Can teachers successfully educate children to think for themselves if teachers are not treated as professionals who think for themselves?—Diane Ravitch (2010, p. 67)
Marcus Geduld Teacher of 25 Years Explains Source:
It’s difficult for at least five reasons:
1. Each student is unique. In order for a unique student to learn from a teacher, that teacher must form a unique relationship with that student. Which means he must pay close attention to the student, ask the him lots of questions, gain the his trust, and learn what motivates him. He must tailor his approach to meet specific students’ needs.
Institutional problems, such as large-class-sizes make this challenging, and many teachers are additionally challenged by laziness, lack of ability, and lack of creative thinking. Some use the institutional challenges as an excuse to forgo problem-solving. They say, “I simply can’t give individual attention when I’m forced to teach large classes,” rather than, “It’s vital that I give individual attention no matter how large my class size is, so how can I possibly do it? I’m going to find a way or ‘die trying.'”
But even if it’s “not the teacher’s fault,” it’s still a reason why teaching is so difficult.

——

▸ Stated goal A
Decide whether each statement agrees with the passage on why teaching is difficult. Answer yes or no for each, and quote the words from the passage that settle it.
(i) The passage says teaching is difficult for at least five reasons.
(ii) Large class sizes are named as an institutional problem.
(iii) The passage says a difficulty stops counting as a reason teaching is hard if it is not the teacher's fault.
▸ Stated goal B
According to the passage on why teaching is difficult, a teacher must tailor his approach to meet what?

——

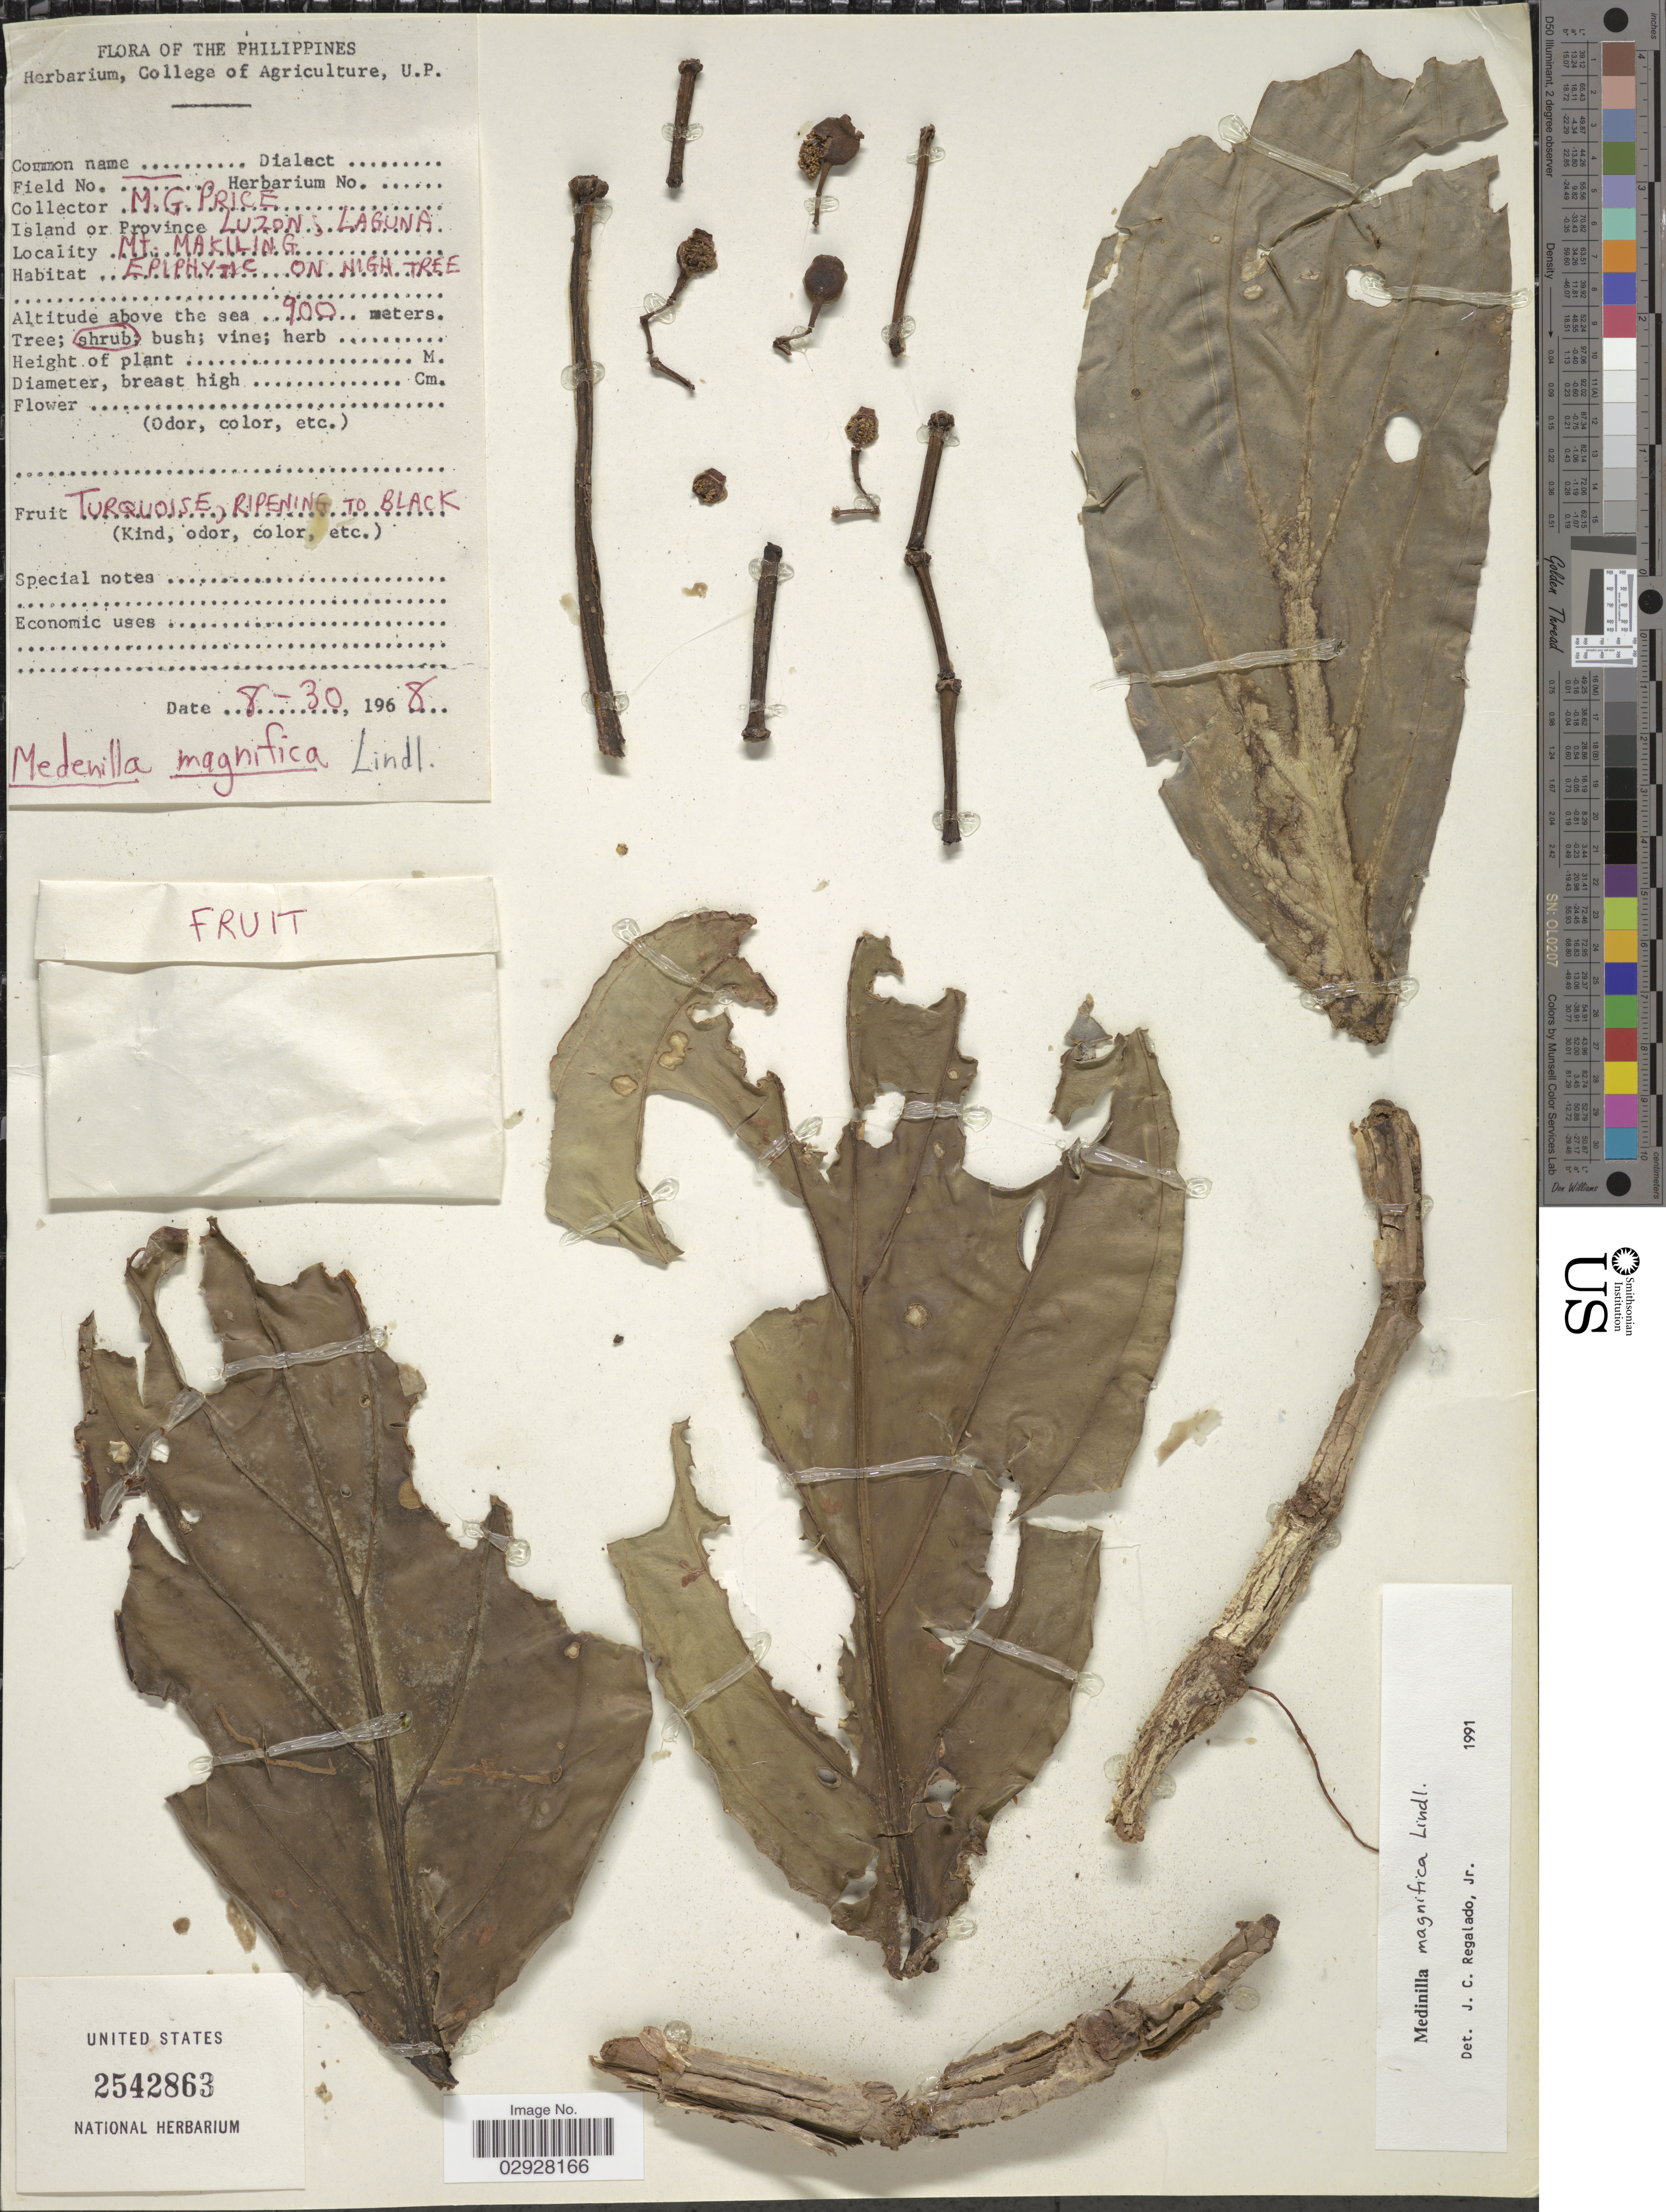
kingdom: Plantae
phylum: Tracheophyta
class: Magnoliopsida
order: Myrtales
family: Melastomataceae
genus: Medinilla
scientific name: Medinilla magnifica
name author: Lindl.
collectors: M. G. Price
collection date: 1968-08-30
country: Philippines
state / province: Calabarzon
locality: Island Luzon, Laguna, Mt. Makiling.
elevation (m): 900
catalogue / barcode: US 2542863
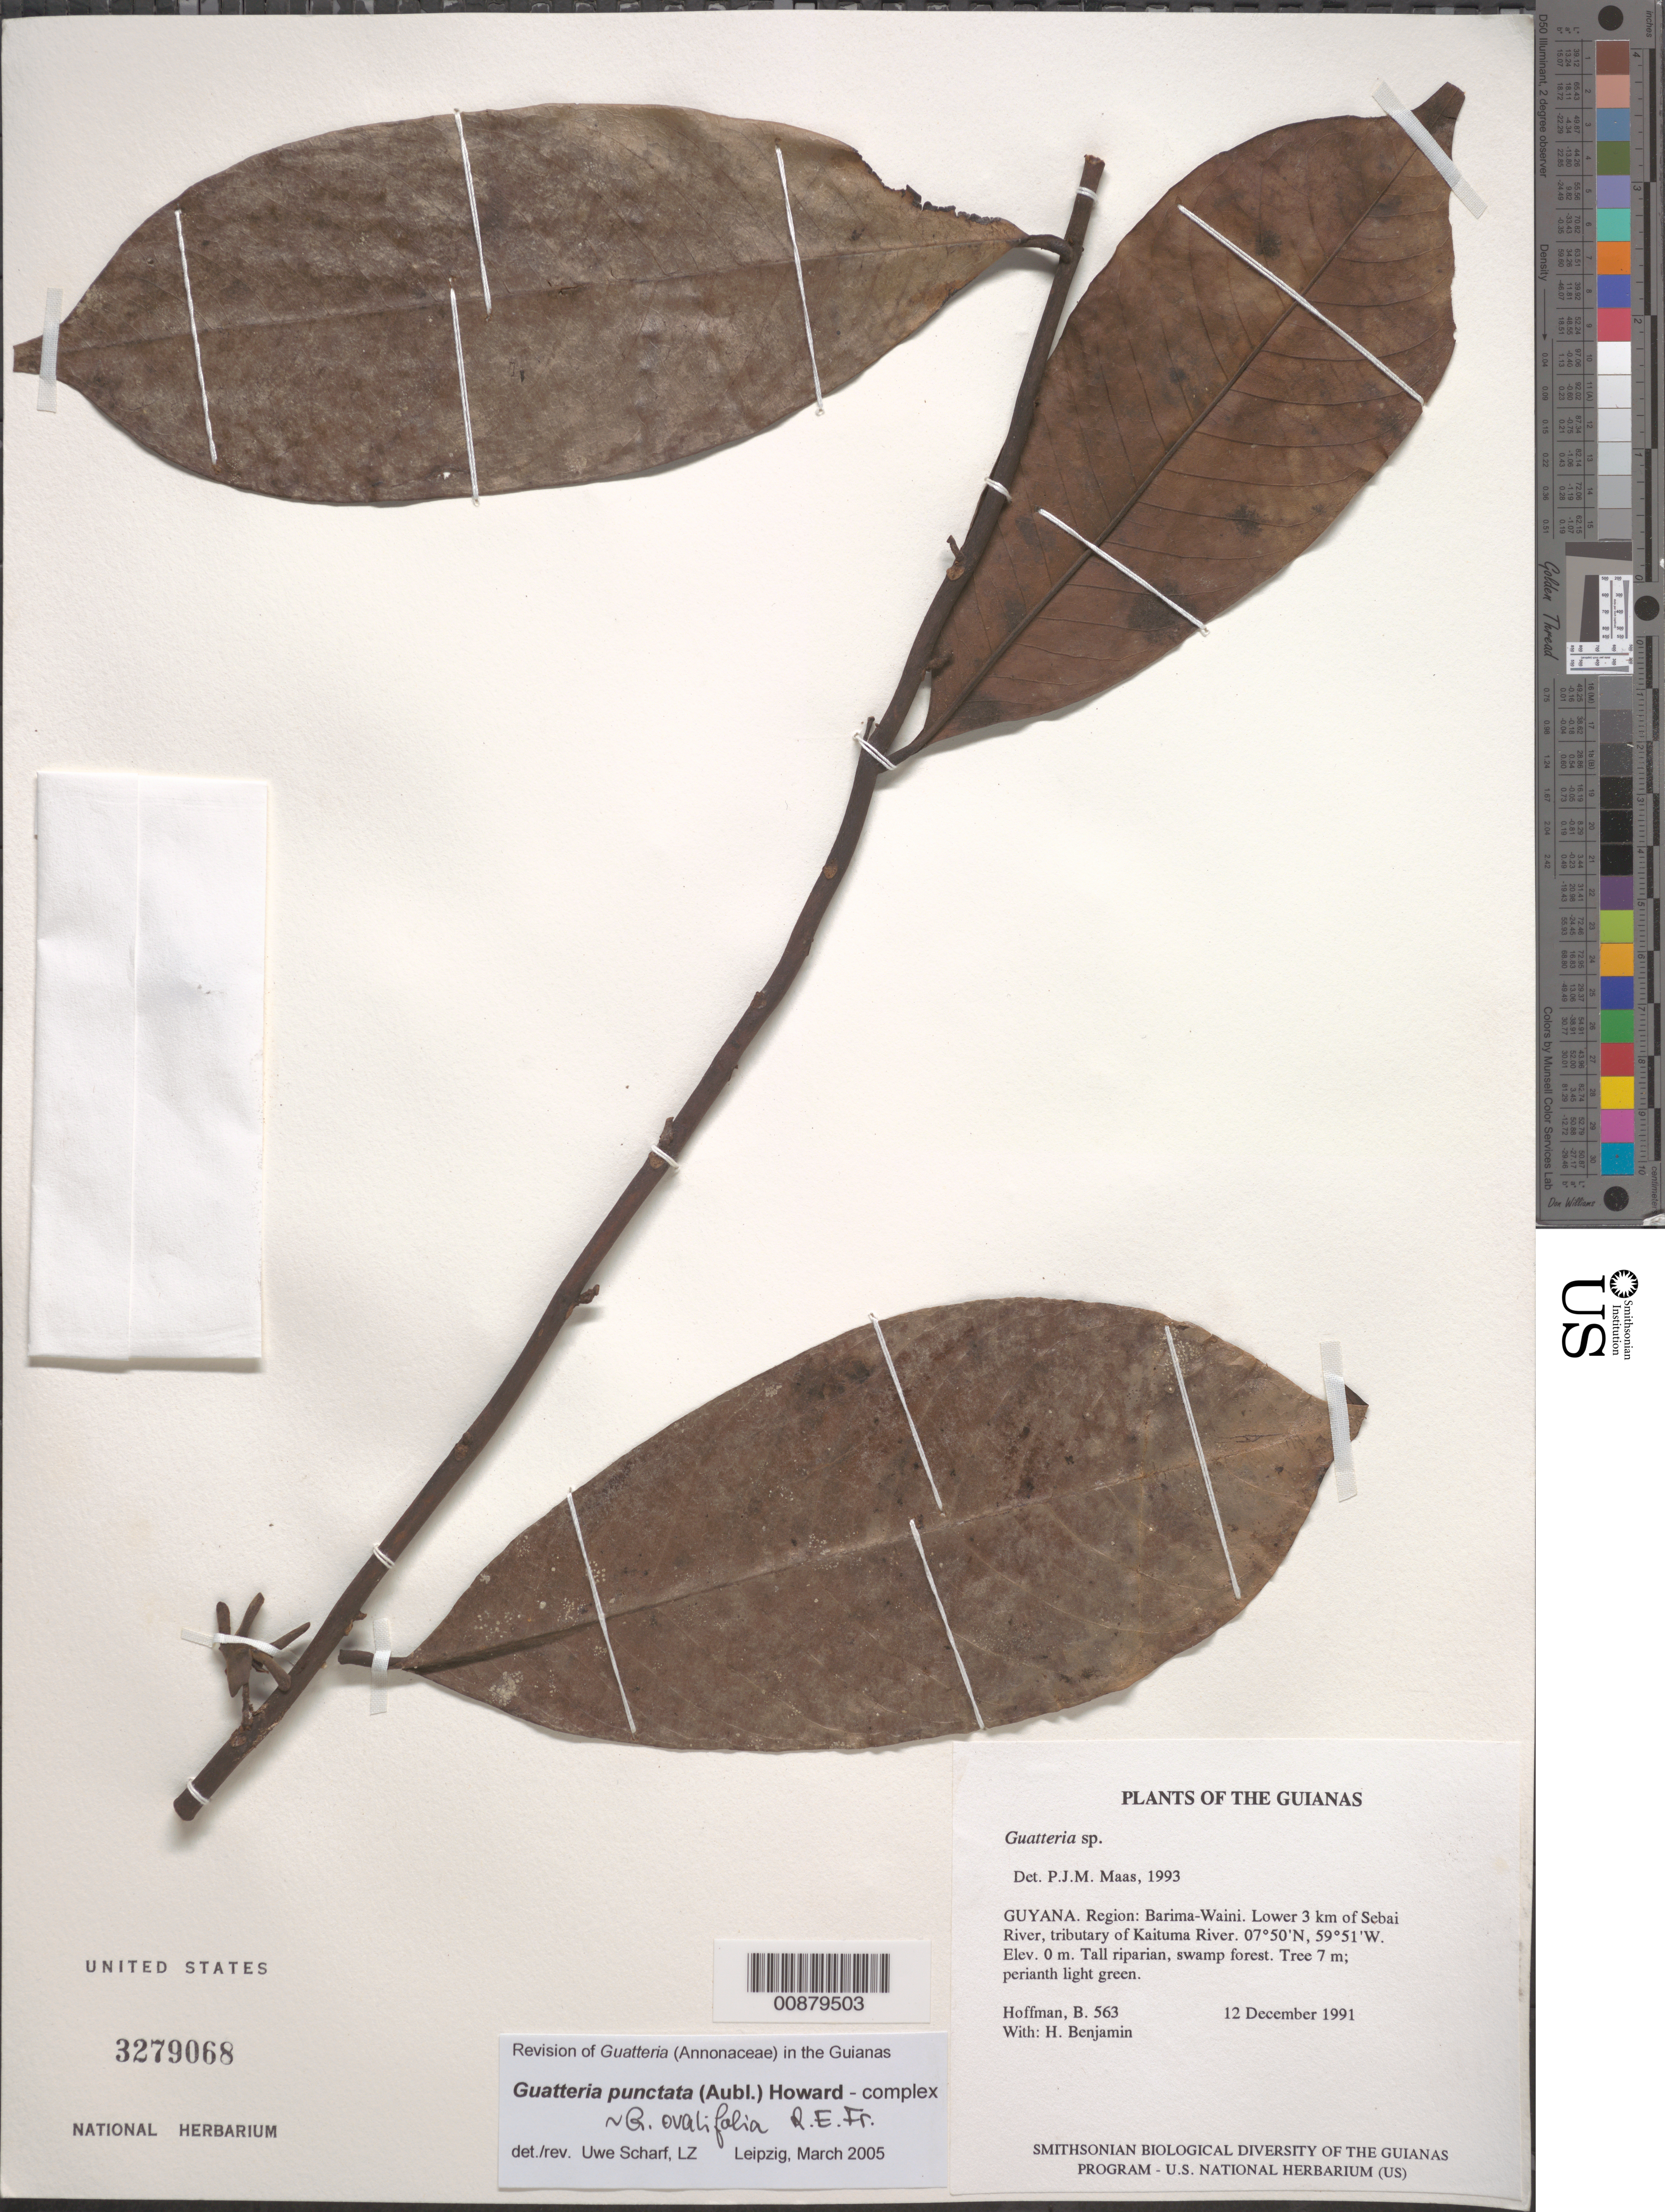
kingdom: Plantae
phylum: Tracheophyta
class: Magnoliopsida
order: Magnoliales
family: Annonaceae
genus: Guatteria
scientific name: Guatteria punctata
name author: (Aubl.) R.A. Howard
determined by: Scharf, U.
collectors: B. Hoffman & H. Benjamin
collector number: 563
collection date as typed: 12 December 1991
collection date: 1991-12-12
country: Guyana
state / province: Barima-Waini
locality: Lower 3 km of Sebai River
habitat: Tall riparian, swamp forest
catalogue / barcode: US 3279068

——

▸ Expected output A
(i) Yes: "It’s difficult for at least five reasons:"
(ii) Yes: "Institutional problems, such as large-class-sizes make this challenging"
(iii) No: "But even if it’s “not the teacher’s fault,” it’s still a reason why teaching is so difficult."

▸ Expected output B
Specific students’ needs.